Source text:
- - -
Professor Aaron Caplan
This was originally posted on PrawfsBlawg as part of the Strange Bedfellows series.
For a topic that supposedly is not part of the standard Con Law curriculum, federal alcohol prohibition—and its repeal by the 21st Amendment—appears remarkably often in the typical syllabus.
The two alcohol-related cases most firmly established in the canon and reproduced in whole or in part in virtually every Con Law casebook are South Dakota v. Dole (1987) (allowing Congress to condition receipt of federal highway funds on states raising their drinking ages to 21) and Craig v. Boren (1976) (adopting intermediate scrutiny for sex-based classifications under equal protection, in a case where state established different drinking ages for males and females). Other alcohol cases sometimes taught in Con Law or related electives include Wisconsin v. Constantineau (1971) (invalidating on procedural due process grounds a statute allowing police to forbid sales of alcohol to problem drinkers), Larkin v. Grendel’s Den (1982) (invalidating on Establishment Clause grounds a zoning ordinance that gave veto over liquor licenses to nearby churches); 44 Liquormart, Inc. v. Rhode Island (1996) (invalidating state liquor advertising laws under the commercial speech doctrine), and Granholm v. Heald (2005) (invalidating under the dormant commerce clause doctrine a state law forbidding interstate direct-to-consumer wine sales while allowing similar intrastate sales).
- - -
Entries supplied:

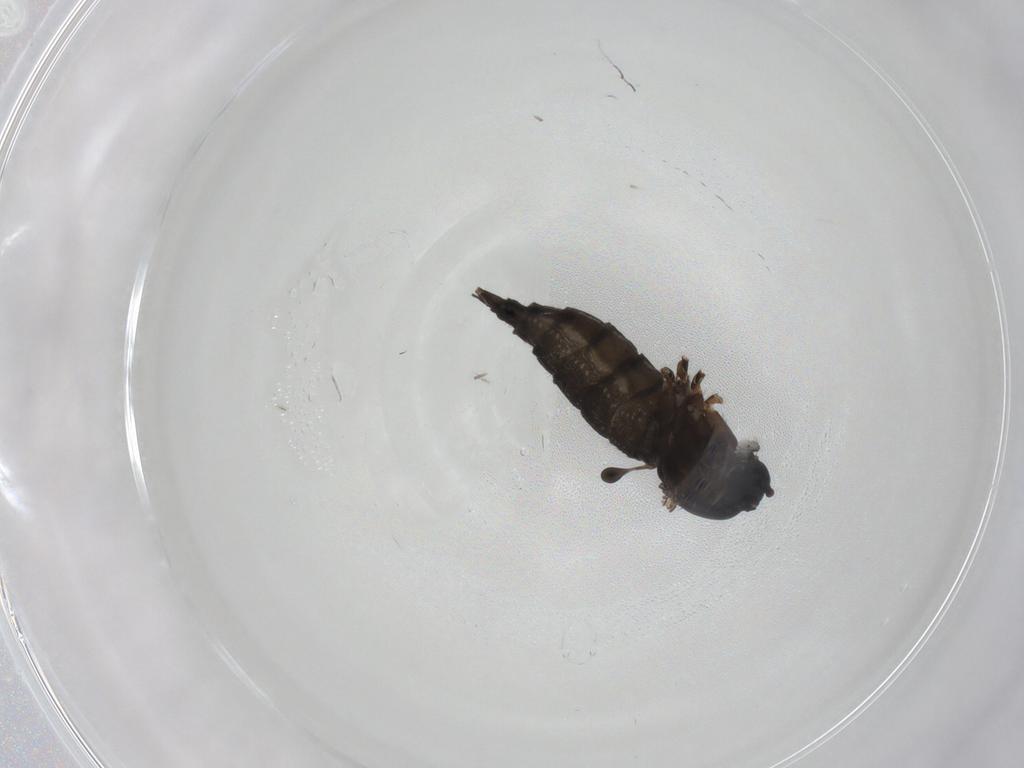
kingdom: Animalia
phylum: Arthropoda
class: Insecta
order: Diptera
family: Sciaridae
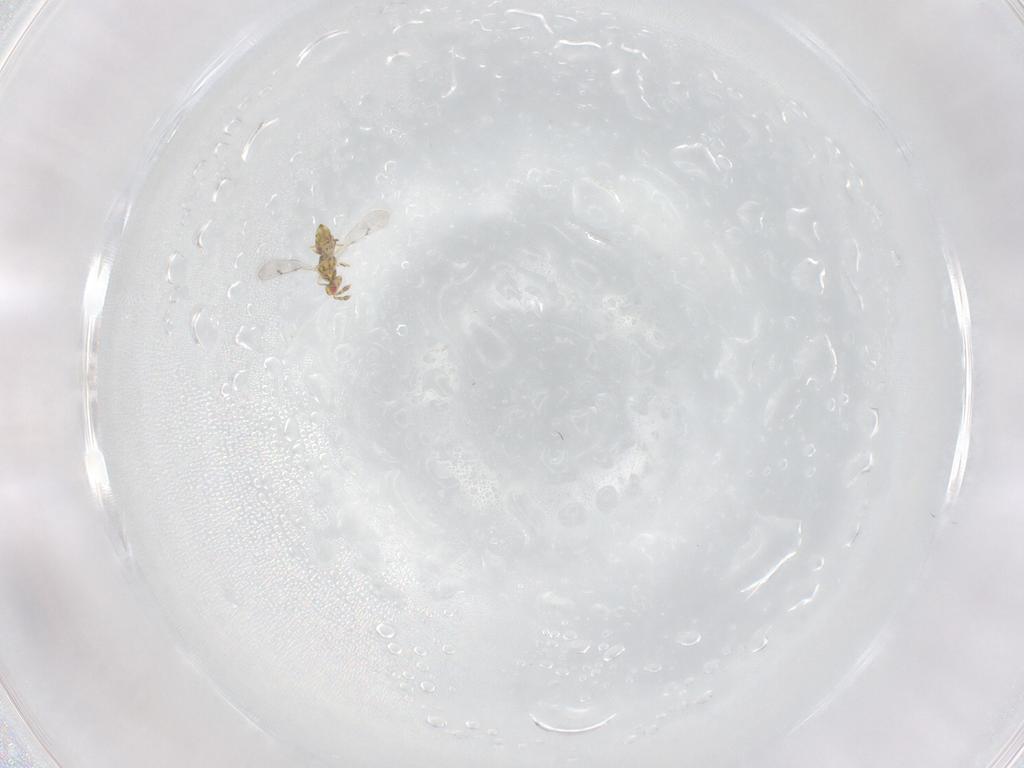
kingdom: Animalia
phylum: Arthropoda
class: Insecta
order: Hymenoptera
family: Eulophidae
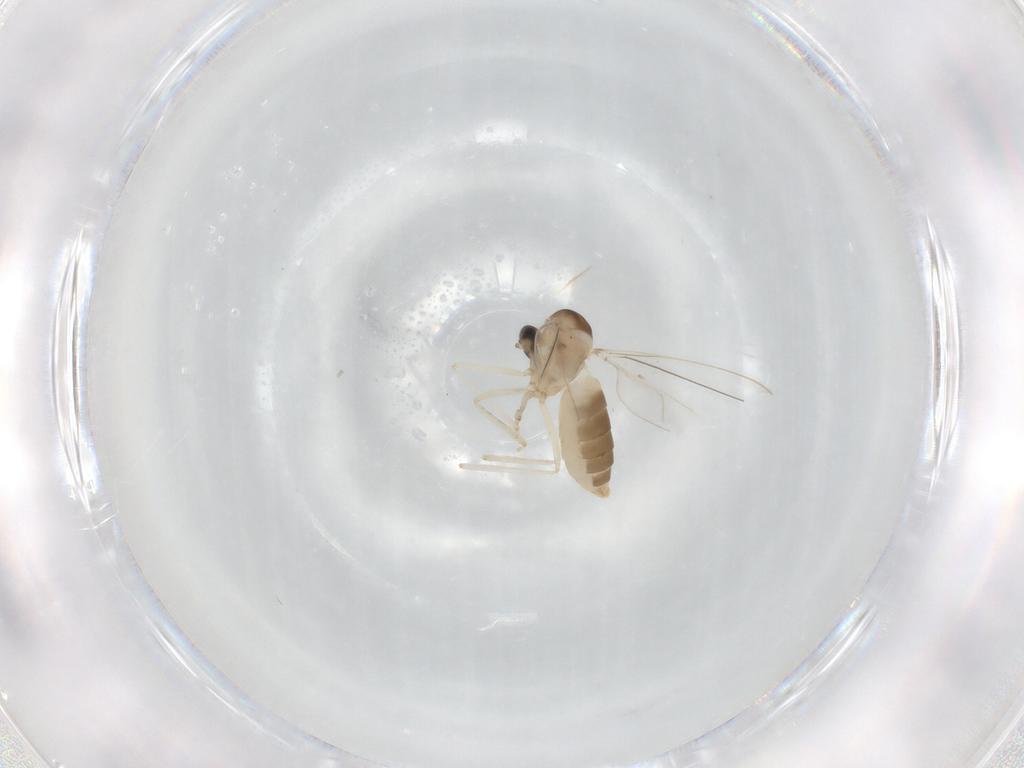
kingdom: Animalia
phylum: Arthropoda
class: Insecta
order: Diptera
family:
- - -
Stated task 1:
In the post on alcohol cases in Con Law, which case adopted intermediate scrutiny for sex-based classifications?
Stated task 2:
Reproduce word for word the stretch of the post on alcohol cases in Con Law from "For a topic" through "the typical syllabus.".

Expected answer 1:
Craig v. Boren (1976).

Expected answer 2:
For a topic that supposedly is not part of the standard Con Law curriculum, federal alcohol prohibition—and its repeal by the 21st Amendment—appears remarkably often in the typical syllabus.